I've only been a part of the Choir for three years, but the Choir has been a part of me for nearly 37 years. Minnesota, with its choral tradition and strong music programs in every school, was the perfect place to prepare me for my lifelong dream of joining the Mormon Tabernacle Choir. My family remains in Minnesota, and the Choir has become my Utah family. When it was announced that we were heading to Minneapolis, I knew it was exactly so that my two families could finally meet. I'm still not sure if I am more excited about sharing the Choir with Minnesota or showing Minnesota to the Choir. Today has been a beautiful culmination, a perfect reunion. We started out our morning at our downtown hotel, just blocks from my old workplace, and hopped the Hiawatha Line for Minnehaha Falls. This was the perfect spot for me to drag my wonderful Utah family to meet with my Minnesota family. My parents, brother and sisters, and 22 nieces and nephews met us there, and I got to introduce my mountain family to Minnesota's beauty. My mom certainly felt some panic that I would invite all 580 of my traveling companions along for a picnic, but she agreed to make my favorite Mississippi mud bars and trust my judgment.

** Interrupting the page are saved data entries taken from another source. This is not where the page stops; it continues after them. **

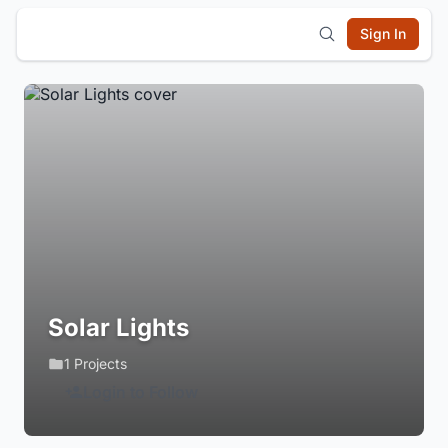
Sign In
Solar Lights
1 Projects
Login to Follow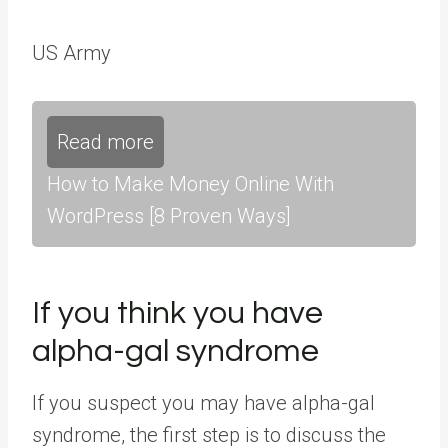
US Army
Read more
How to Make Money Online With
WordPress [8 Proven Ways]
If you think you have
alpha-gal syndrome
If you suspect you may have alpha-gal
syndrome, the first step is to discuss the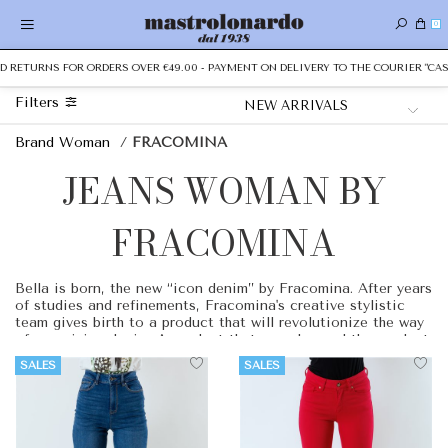
0
D RETURNS FOR ORDERS OVER €49.00 - PAYMENT ON DELIVERY TO THE COURIER "CAS
Filters
Brand Woman
/
FRACOMINA
JEANS WOMAN BY
FRACOMINA
Bella is born, the new “icon denim” by Fracomina. After years
of studies and refinements, Fracomina's creative stylistic
team gives birth to a product that will revolutionize the way
of perceiving denim. A product that goes beyond the product,
a garment capable of going beyond the aesthetic sense and
SALES
SALES
achieving its function of use with the best possible benefits.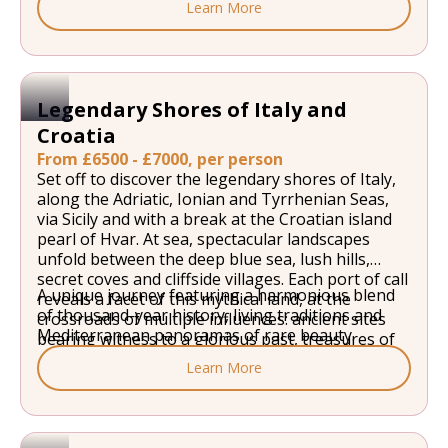
Learn More
of Etna, and Palermo rolls out its colourful
markets and baroque palaces. In the Aeolian
Islands archipelago, Lipari seems to float
between the sky and the sea, and majestic
Stromboli watches over the horizon like a
Legendary Shores of Italy and
lighthouse. Portoferraio, between lush hills and
Croatia
coves of turquoise water, reveals all of Elba's
beauty, with the sea meeting the land in a unique
From £6500 - £7000, per person
landscape. Calvi, in the north of the Isle of
Set off to discover the legendary shores of Italy,
Beauty, stands with its citadel facing the infinite,
along the Adriatic, Ionian and Tyrrhenian Seas,
bathed by the deep blue of the Mediterranean.
via Sicily and with a break at the Croatian island
pearl of Hvar. At sea, spectacular landscapes
unfold between the deep blue sea, lush hills,
secret coves and cliffside villages. Each port of call
A unique journey featuring a harmonious blend
reveals a facet of this mythical land, at the
of thousand-year history, living traditions and
crossroads of multiple influences: ancient sites
Mediterranean panoramas of rare beauty.
bearing witness to a glorious past, treasures of
Baroque and Renaissance architecture, sunny
Learn More
squares inviting you to partake in la dolce vita,
local flavours.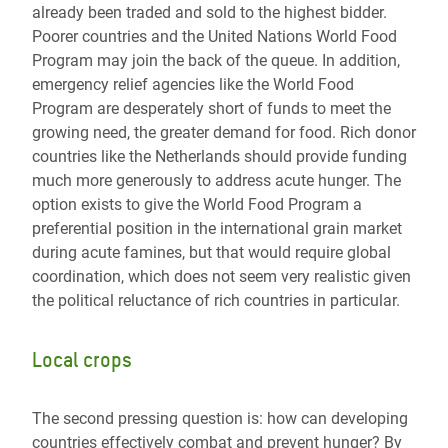
already been traded and sold to the highest bidder.
Poorer countries and the United Nations World Food
Program may join the back of the queue. In addition,
emergency relief agencies like the World Food
Program are desperately short of funds to meet the
growing need, the greater demand for food. Rich donor
countries like the Netherlands should provide funding
much more generously to address acute hunger. The
option exists to give the World Food Program a
preferential position in the international grain market
during acute famines, but that would require global
coordination, which does not seem very realistic given
the political reluctance of rich countries in particular.
Local crops
The second pressing question is: how can developing
countries effectively combat and prevent hunger? By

After my family picnic, we Choir folk headed in for the sound check, where I was again reunited with more of my best memories. The last time I performed at the Target Center was in 1994, my senior year of high school, at the state high school hockey championship game. How times change! I've been telling anyone in my Choir family who will listen how important this Minnesota concert is for me. Where elsewhere the Mormon Tabernacle Choir is accepted as “America's Choir,” here in Minnesota, the choral tradition is so very strong we couldn't rest on our laurels but would have to prove it. In the land of St. Olaf and Dale Warland, of Stephen Paulus, Dominick Argento, and Rene Claussen, we would have to step up and be our very best. Here is where we must truly earn a standing ovation. As more personal motivation, I knew that my own high school band director and his wife, my high school English teacher, Jim and Carol Hallan, were in the audience. What an awesome thing to reunite with Mr. Hallan, who I still consider to be the most influential teacher from those teenage years. Despite the fact that we were the band, he used to have us sing at concerts, ending every school year with "God Bless America." I think the best way to thank the teacher who taught me the song and gave me the courage to find my voice is to return with “America's Choir” and sing for him. 

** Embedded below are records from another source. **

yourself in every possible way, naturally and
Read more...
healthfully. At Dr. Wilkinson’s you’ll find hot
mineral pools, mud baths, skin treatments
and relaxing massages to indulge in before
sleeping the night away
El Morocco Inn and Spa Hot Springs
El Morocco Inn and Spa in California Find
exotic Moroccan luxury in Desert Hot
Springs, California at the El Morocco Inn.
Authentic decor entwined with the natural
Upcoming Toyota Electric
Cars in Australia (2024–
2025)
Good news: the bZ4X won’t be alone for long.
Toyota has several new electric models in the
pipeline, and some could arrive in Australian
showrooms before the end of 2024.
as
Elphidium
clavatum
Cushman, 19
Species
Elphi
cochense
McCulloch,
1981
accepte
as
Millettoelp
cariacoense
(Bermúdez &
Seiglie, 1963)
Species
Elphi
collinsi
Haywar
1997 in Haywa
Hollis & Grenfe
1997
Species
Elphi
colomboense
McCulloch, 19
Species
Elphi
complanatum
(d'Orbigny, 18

The concert was perfect. Brian Newhouse did a marvelous job not only introducing the Choir and Orchestra, but introducing Minnesota to us. Mack Wilberg had reminded us again that of all of our audiences, this was our most discerning, but I think Brian's invitation for the audience to welcome us in four-part harmony really brought the message home to my Utah family. Minnesota sang a beautiful "Welcome Back" and made me proud. The women around me sat a little taller, and my neighbor marveled, "He asked for an E and they knew; they sang it!" A Minnesota audience is no ordinary audience! The Choir stepped up and even earned a few of Mack's rare and treasured dimpled smiles along the way. 

My families share their two greatest loves. In Minnesota, we are people of faith and we are musicians. In the Mormon Tabernacle Choir, we strive to share our faith through music. I might even say that the Mormon Tabernacle Choir has been a piece of Minnesota in Utah. For me, there is no more perfect way to cap off this tour than to unite my two families in the peace of all that we hold dear.